Engler and Morales both moved to Amarillo over the summer. The duo had been working in similar capacities in the Metroplex area. While Engler relishes the opportunity to start a laundry service from the ground up, he says the unique ownership model and humanitarian focus at NHLS are the icing on the cake. “I had heard about this and, the more I looked, the more enamored I became with the ideas behind this project and the leadership’s vision,” Engler says. “The deeper I got, the more gratitude I feel to be a part of it. It’s such a gift. This is an unexpected pleasure.”
Creating sustainable, life-enriching careers is one of the laundry’s goals. “A huge detractor for people is having to work long hours,” Engler says. For instance, a typical 8-to-5 workday is not always convenient for single parents who need to pick up kids from school. While many similar facilities run 24 hours a day, the board’s desire to create “liveable jobs” means limited hours. On most weekdays, the machines run from 6 a.m. until 6 p.m., in staggered shifts for the convenience of employees who need to keep early mornings or late afternoons open.

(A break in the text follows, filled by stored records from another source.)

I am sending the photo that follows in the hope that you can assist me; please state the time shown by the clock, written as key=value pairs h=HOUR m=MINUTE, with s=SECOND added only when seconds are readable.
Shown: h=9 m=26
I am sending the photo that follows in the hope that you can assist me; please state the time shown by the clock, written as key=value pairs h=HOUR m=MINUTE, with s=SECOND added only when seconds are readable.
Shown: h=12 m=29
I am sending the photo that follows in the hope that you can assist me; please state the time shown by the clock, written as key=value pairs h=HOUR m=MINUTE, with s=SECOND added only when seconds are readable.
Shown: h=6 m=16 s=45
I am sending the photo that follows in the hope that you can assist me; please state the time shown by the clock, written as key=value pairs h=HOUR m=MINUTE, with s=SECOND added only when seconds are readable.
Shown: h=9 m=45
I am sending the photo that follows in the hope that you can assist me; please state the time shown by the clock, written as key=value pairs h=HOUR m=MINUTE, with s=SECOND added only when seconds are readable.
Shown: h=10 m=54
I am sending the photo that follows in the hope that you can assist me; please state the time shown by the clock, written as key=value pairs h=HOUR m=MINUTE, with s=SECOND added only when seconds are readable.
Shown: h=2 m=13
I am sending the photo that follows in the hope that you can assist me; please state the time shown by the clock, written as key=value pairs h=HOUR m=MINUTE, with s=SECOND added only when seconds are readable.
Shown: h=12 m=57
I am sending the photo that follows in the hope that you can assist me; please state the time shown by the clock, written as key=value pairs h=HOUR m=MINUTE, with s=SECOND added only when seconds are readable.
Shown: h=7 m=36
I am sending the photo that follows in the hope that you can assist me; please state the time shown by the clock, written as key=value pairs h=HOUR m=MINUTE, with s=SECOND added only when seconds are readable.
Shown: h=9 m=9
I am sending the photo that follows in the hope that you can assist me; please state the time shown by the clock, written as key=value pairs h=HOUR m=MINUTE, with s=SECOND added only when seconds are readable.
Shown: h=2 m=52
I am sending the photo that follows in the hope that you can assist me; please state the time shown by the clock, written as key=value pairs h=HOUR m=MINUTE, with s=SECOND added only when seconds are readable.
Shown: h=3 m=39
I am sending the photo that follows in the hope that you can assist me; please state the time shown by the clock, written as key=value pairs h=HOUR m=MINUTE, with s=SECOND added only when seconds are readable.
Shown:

A few days before the business officially opened—on the cusp of receiving the first laundry deliveries from customers—the management team gave Brick & Elm an exclusive tour of the new facility. The impressively automated washing tunnel, dryer and folding machines are now humming, and being managed by a workforce of employees on a smooth pathway to business ownership and success.
North Heights Laundry Service General Manager Richard Engler (left) has worked in the hospital linens industry for decades, most recently as the textile processing manager for JPS Health Network in Fort Worth. “I’ve been running health care laundries for 25 or 30 years,” he says. Reuben Morales has been in the business for five years. Arriving this summer, both expressed how impressed they were not just with the North Heights Laundry Service mission and focus, but also with the city of Amarillo itself. “It has continued to exceed my expectations,” Engler says.
Once sorted, dirty linens ride a conveyor into a segmented wash tunnel. More than 50 feet long, these fully automated batch washers serve as an assembly line, with linens passing from compartment into compartment as they are cleaned. Each of the 10 chambers douses the linens in clean water and a fresh dose of sterilization agents.
Computer displays reveal what type of linen is running through each chamber, along with the weight of the products and even the customer.
Newly cleaned laundry passes out of the final washing chamber and into an enormous press, which squeezes the batch of linens into what Morales calls a “cake.” Think of it as a 100-pound pile of sterilized hospital gowns, compressed into the shape of a giant hockey puck. “That gets all the excess moisture out and then it goes into our dryer system,” he says.
The linens are then tumble-dried with heated air before dropping into carts at the end. Two pocket loads from the washer can be dried at a time. Like everything else at the laundry, this process is fully automated and can be customized based on the category of linens.
By far the most visually impressive process in the laundry, these folding machines take loose pieces of clean linen—from a hand towel to a bedsheet—and run them through a system of components before dropping a perfectly folded product onto a conveyor belt. These crisp, clean linens then travel down the conveyor until they are packed back up for the client.
Programmed to handle specific items, the machines can iron, fold and stack each linen in a number of seconds. “You’ve got to love automation,” Reuben Morales says. “The machines take the majority of the hard labor out of it. That’s the great thing about the laundry and linen industry: There’s so much automation to it.”